Pinder explores how globalization has shaped, and continues to shape, the American economy, which impacts the welfare state in markedly new ways. In the United States, the transformation from a manufacturing economy to a service economy escalated the need for an abundance of flexible, exploitable, cheap workers. The implementation of the Personal Responsibility Work Opportunity Reconciliation Act (PRWORA), whose generic term is workfare, is one of the many ways in which the government responded to capital need for cheap labor. While there is a clear link between welfare and low-wage markets, workfare forces welfare recipients, including single mothers with young children, to work outside of the home in exchange for their welfare checks. More importantly, workfare provides an “underclass” of labor that is trapped in jobs that pay minimum wage. This “underclass” is characteristically gendered and racialized, and the book builds on these insights and seeks to illuminate a crucial but largely overlooked aspect of the negative impact of workfare on black single mother welfare recipients. The stereotype of the “underclass,” which is infused with racial meaning, is used to describe and illustrate the position of black single mother welfare recipients and is an implicit way of talking about poor women with an invidious racist and sexist subtext, which Pinder suggests is one of the ways in which “gendered racism” presents itself in the United States.
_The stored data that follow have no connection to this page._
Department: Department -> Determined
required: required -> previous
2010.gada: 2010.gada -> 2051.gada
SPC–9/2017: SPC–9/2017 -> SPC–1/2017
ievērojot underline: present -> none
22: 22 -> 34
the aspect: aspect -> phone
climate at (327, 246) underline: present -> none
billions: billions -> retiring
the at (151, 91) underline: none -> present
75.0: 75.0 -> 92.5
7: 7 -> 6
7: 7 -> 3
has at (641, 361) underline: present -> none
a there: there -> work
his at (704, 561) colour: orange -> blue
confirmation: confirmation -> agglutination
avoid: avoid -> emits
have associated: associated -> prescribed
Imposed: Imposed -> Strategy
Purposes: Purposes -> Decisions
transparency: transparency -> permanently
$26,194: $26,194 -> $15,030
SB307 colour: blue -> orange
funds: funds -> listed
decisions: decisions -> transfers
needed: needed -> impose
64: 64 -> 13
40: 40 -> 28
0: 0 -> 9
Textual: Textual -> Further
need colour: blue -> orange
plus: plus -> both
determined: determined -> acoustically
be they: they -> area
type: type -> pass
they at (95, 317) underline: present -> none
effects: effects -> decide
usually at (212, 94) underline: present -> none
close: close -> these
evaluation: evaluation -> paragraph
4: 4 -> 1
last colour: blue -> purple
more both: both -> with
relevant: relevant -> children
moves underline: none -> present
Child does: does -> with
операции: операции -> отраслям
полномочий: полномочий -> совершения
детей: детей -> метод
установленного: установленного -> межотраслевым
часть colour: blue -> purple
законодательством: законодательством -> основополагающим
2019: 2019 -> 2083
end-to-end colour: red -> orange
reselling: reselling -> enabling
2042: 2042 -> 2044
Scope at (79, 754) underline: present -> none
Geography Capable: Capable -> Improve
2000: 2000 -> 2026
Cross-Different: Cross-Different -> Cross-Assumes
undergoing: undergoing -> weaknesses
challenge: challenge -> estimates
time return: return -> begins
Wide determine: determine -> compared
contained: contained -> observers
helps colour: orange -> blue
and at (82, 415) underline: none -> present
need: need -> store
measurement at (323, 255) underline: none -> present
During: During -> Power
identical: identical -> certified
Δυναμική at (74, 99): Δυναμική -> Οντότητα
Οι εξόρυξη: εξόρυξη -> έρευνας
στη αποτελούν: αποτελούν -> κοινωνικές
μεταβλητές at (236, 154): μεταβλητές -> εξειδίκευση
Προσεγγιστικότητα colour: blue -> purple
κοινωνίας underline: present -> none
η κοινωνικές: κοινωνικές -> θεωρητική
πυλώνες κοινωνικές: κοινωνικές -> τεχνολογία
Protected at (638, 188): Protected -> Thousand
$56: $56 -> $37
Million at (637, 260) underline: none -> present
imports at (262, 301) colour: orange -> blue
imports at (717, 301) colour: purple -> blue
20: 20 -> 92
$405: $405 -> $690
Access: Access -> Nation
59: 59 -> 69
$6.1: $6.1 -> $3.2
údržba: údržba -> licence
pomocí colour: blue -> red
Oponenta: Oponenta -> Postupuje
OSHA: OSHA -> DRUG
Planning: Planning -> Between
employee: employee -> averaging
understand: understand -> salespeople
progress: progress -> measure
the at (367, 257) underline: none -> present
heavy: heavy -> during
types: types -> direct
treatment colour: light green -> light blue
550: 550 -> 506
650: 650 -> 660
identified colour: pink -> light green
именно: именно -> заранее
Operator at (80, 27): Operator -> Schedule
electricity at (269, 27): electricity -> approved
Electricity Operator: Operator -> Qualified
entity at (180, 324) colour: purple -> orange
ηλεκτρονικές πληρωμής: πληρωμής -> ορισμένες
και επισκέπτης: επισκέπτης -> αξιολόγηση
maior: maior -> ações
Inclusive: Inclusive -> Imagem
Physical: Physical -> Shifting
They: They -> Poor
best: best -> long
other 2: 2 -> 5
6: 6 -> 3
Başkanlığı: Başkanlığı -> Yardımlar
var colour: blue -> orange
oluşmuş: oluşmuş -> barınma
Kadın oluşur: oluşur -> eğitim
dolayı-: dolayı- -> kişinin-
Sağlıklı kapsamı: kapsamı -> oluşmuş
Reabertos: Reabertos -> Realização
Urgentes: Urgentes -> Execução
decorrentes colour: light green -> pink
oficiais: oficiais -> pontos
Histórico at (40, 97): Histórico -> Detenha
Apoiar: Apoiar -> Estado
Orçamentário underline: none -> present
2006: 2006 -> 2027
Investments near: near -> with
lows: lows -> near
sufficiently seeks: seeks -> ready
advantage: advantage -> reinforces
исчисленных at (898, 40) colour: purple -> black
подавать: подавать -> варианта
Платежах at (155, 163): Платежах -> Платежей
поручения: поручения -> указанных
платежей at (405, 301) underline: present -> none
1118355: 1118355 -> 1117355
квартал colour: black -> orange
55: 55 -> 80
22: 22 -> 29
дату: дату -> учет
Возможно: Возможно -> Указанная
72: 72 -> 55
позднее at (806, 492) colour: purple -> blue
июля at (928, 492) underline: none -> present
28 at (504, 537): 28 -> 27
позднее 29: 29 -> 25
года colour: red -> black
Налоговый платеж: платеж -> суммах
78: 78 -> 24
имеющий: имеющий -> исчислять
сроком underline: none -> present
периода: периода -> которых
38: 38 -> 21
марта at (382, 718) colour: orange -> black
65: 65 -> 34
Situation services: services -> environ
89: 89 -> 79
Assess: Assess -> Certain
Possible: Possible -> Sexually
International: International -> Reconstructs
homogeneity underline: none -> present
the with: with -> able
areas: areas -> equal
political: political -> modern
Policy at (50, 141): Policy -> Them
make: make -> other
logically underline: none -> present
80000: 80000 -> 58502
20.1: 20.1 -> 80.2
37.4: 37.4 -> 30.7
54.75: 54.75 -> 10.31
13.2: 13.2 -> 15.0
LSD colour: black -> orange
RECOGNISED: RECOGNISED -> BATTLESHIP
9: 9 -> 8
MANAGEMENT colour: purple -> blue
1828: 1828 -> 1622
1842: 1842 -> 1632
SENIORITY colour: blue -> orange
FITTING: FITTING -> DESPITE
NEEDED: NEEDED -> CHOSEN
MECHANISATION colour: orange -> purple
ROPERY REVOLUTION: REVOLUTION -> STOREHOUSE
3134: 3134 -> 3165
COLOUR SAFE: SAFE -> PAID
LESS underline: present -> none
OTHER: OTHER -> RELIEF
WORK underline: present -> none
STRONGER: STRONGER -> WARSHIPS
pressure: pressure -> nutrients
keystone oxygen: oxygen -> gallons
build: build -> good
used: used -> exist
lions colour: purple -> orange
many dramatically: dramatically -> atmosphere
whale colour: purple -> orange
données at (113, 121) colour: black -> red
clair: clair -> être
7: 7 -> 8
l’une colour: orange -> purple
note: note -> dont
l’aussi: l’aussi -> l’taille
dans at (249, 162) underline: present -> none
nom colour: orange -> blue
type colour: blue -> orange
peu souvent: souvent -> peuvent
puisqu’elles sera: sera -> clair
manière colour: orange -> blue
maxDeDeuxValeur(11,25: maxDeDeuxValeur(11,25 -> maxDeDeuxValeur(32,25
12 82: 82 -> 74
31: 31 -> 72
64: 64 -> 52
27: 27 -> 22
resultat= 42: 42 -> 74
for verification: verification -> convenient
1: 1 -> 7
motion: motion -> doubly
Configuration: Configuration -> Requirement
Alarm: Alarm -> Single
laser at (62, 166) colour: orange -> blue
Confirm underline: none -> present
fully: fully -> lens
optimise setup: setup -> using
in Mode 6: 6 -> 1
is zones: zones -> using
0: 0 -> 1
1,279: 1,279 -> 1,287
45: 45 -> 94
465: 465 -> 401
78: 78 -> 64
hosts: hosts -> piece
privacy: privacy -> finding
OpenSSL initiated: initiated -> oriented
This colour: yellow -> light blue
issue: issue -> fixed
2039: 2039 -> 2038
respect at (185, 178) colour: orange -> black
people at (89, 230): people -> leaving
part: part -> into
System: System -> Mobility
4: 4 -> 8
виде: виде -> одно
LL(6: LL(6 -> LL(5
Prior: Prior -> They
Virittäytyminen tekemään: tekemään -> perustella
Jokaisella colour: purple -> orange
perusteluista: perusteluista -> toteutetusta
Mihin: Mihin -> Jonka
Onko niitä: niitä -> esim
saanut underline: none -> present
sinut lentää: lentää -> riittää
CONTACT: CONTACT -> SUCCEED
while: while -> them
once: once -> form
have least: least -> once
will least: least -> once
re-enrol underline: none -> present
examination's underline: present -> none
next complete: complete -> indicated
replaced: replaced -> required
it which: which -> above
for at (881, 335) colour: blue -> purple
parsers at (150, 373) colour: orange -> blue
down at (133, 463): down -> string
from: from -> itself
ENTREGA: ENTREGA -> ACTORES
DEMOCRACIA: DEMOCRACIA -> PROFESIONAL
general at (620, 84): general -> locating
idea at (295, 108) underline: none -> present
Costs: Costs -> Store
Ultimately, the book analyzes the intersectionality of race, gender, and class in terms of welfare policy reform in the United States.
In her newest book Black Women, Work, and Welfare in the Age of Globalization, Sherrow Pinder does a masterful job in showing how economic globalization and its accompanying neoliberal model of welfare as workfare has resulted in an ongoing “death-in-life” racialization of poverty among poor black women. Given the current context of rampant poverty in the Unites States, Pinder makes a persuasive and passionate argument for welfare as a fundamental social right. It is a must read for those interested in how global markets affect economic inequality and gendered racism in today’s societies.